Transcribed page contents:
◇ ◇ ◇ ◇ ◇

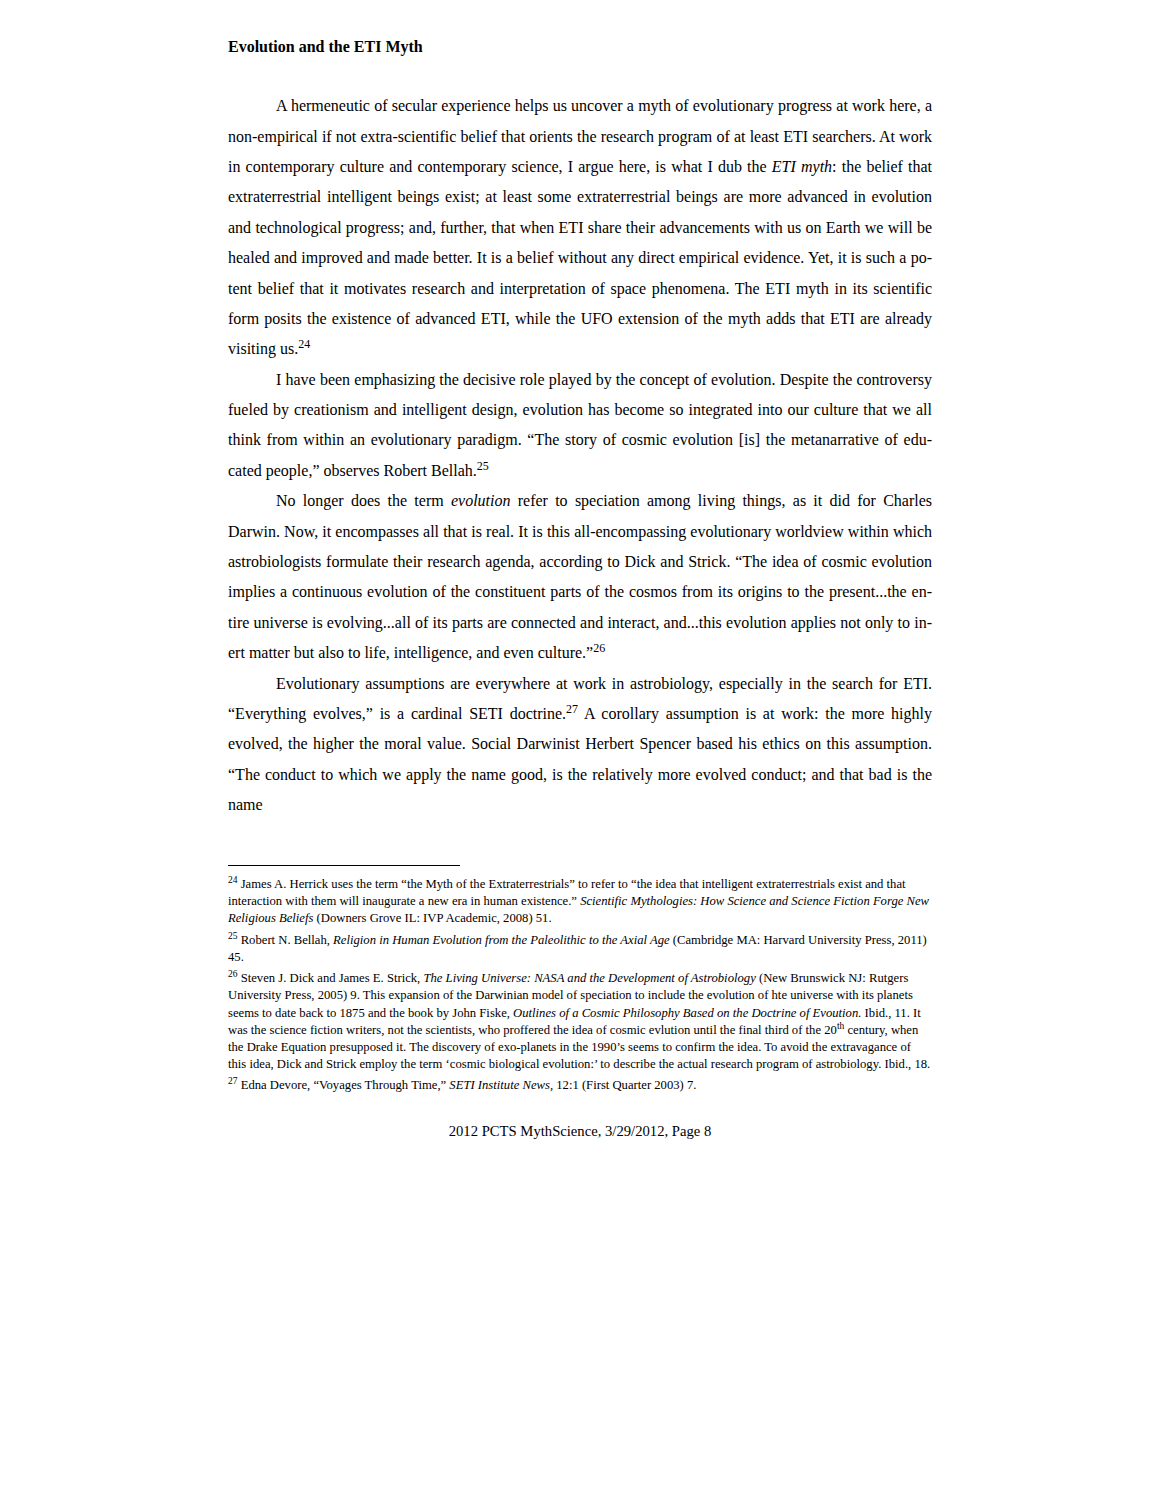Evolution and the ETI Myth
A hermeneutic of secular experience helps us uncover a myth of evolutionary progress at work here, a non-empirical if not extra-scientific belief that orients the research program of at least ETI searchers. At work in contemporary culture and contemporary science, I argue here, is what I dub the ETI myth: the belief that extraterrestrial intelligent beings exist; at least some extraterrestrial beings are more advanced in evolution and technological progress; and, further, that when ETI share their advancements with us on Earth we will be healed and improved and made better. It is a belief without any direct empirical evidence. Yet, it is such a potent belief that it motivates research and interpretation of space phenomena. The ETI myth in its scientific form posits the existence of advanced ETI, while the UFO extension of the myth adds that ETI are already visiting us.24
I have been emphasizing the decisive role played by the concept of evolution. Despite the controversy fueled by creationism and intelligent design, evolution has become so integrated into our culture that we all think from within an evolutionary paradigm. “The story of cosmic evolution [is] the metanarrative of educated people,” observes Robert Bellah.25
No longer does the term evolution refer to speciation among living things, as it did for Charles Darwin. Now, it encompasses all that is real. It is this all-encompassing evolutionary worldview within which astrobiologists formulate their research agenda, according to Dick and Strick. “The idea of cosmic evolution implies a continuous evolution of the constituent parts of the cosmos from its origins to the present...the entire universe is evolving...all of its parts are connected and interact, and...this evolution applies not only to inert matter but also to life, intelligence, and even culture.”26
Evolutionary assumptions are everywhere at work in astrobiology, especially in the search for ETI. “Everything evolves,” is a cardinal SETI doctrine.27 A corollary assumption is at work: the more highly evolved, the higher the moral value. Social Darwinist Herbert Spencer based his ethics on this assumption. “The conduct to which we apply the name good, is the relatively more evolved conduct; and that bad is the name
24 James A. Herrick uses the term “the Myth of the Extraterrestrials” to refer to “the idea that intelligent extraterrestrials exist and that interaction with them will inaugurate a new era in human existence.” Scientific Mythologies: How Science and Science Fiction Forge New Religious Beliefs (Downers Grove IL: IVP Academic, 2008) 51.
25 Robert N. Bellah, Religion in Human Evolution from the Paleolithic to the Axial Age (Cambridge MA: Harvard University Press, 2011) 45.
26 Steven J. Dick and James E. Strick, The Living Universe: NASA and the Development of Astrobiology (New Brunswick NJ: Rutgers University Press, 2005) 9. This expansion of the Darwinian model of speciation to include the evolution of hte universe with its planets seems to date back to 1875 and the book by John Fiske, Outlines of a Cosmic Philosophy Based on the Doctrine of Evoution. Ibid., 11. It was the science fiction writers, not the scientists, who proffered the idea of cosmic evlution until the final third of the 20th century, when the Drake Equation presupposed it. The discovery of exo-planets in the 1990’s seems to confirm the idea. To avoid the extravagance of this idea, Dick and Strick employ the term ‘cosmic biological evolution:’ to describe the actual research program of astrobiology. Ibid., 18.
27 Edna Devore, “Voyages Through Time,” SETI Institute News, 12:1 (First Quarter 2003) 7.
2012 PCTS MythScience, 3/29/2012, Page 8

◇ ◇ ◇ ◇ ◇

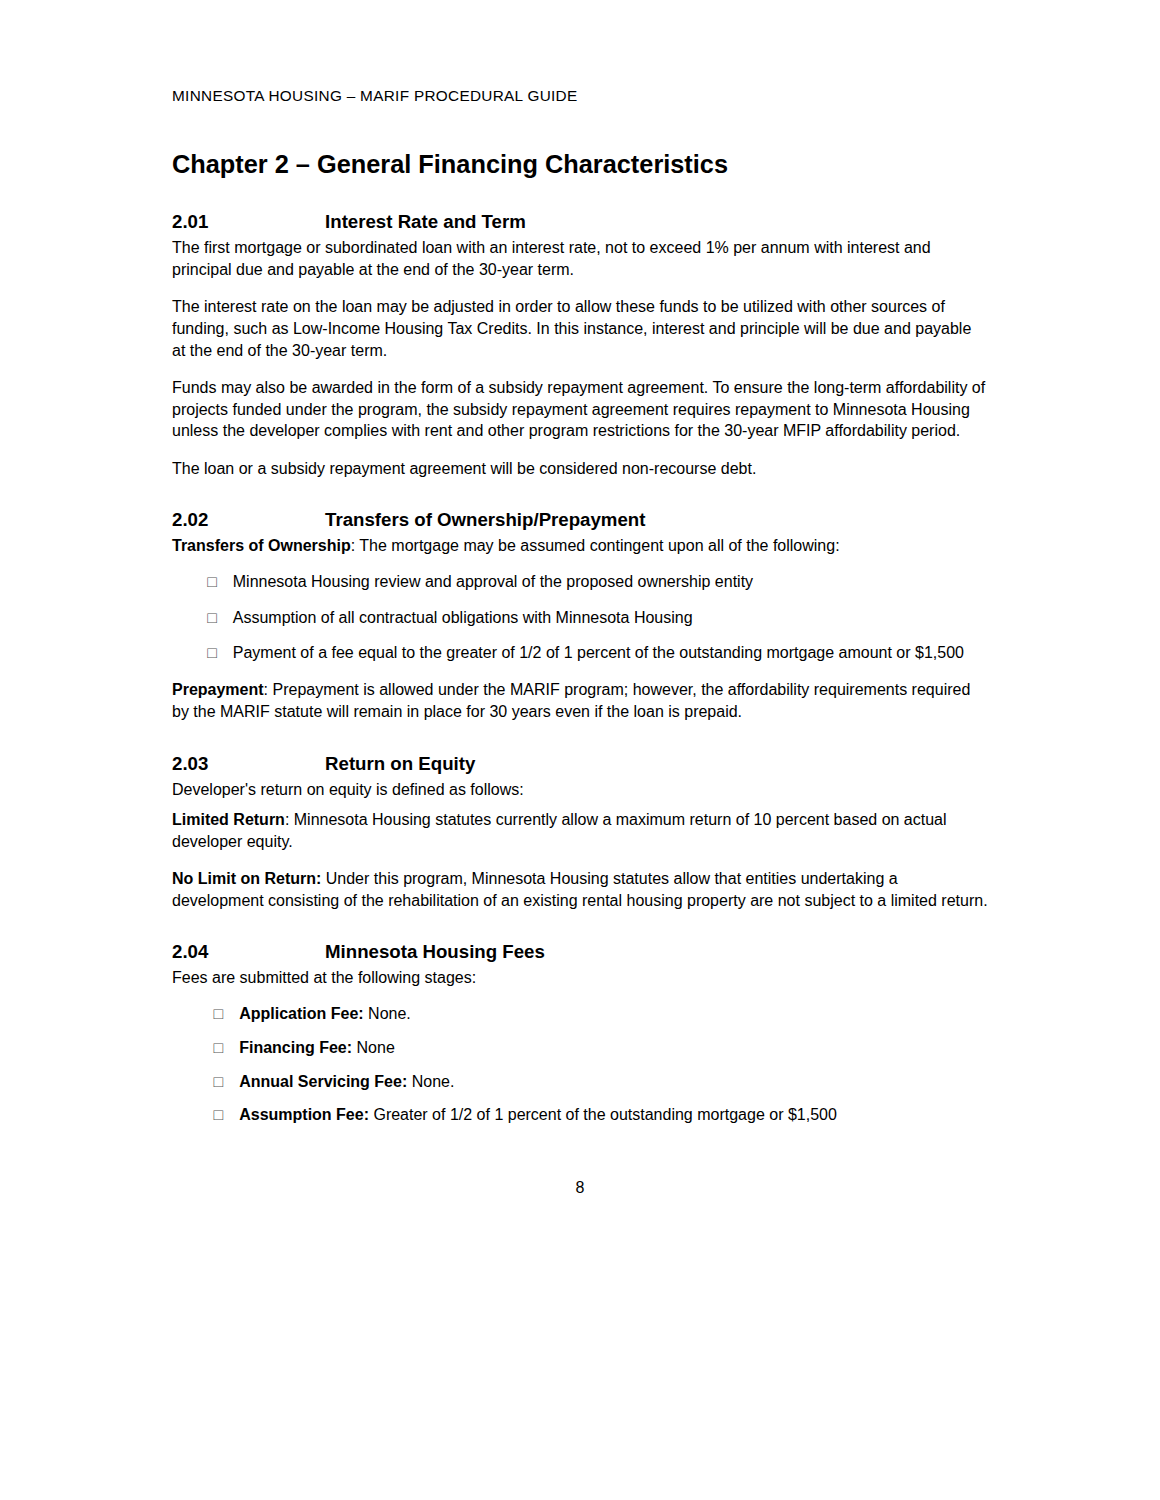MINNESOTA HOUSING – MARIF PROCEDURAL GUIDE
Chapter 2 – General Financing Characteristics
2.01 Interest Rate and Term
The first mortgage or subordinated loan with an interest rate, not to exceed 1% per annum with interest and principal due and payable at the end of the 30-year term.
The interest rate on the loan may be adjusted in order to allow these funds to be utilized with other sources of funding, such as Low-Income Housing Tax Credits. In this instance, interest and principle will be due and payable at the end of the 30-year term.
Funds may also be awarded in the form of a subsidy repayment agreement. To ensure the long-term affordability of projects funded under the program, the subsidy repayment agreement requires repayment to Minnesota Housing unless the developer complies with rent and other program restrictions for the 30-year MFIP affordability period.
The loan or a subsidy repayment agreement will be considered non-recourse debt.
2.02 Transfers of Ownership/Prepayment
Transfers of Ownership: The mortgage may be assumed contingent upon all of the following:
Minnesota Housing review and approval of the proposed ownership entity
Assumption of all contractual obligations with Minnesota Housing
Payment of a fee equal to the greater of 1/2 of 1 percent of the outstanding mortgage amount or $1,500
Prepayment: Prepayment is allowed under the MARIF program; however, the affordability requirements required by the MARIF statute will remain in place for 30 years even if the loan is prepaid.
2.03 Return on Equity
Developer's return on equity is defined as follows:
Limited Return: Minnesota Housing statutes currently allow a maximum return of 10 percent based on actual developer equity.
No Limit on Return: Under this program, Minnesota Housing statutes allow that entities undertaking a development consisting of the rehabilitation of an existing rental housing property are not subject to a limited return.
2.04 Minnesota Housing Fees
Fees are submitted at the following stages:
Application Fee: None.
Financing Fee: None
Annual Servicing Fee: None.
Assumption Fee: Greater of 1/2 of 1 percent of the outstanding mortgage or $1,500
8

◇ ◇ ◇ ◇ ◇

## The task
Pull out all lines from the entries above in which the word "Bellah" appears.

## Solved problem
I have been emphasizing the decisive role played by the concept of evolution. Despite the controversy fueled by creationism and intelligent design, evolution has become so integrated into our culture that we all think from within an evolutionary paradigm. “The story of cosmic evolution [is] the metanarrative of educated people,” observes Robert Bellah.25
25 Robert N. Bellah, Religion in Human Evolution from the Paleolithic to the Axial Age (Cambridge MA: Harvard University Press, 2011) 45.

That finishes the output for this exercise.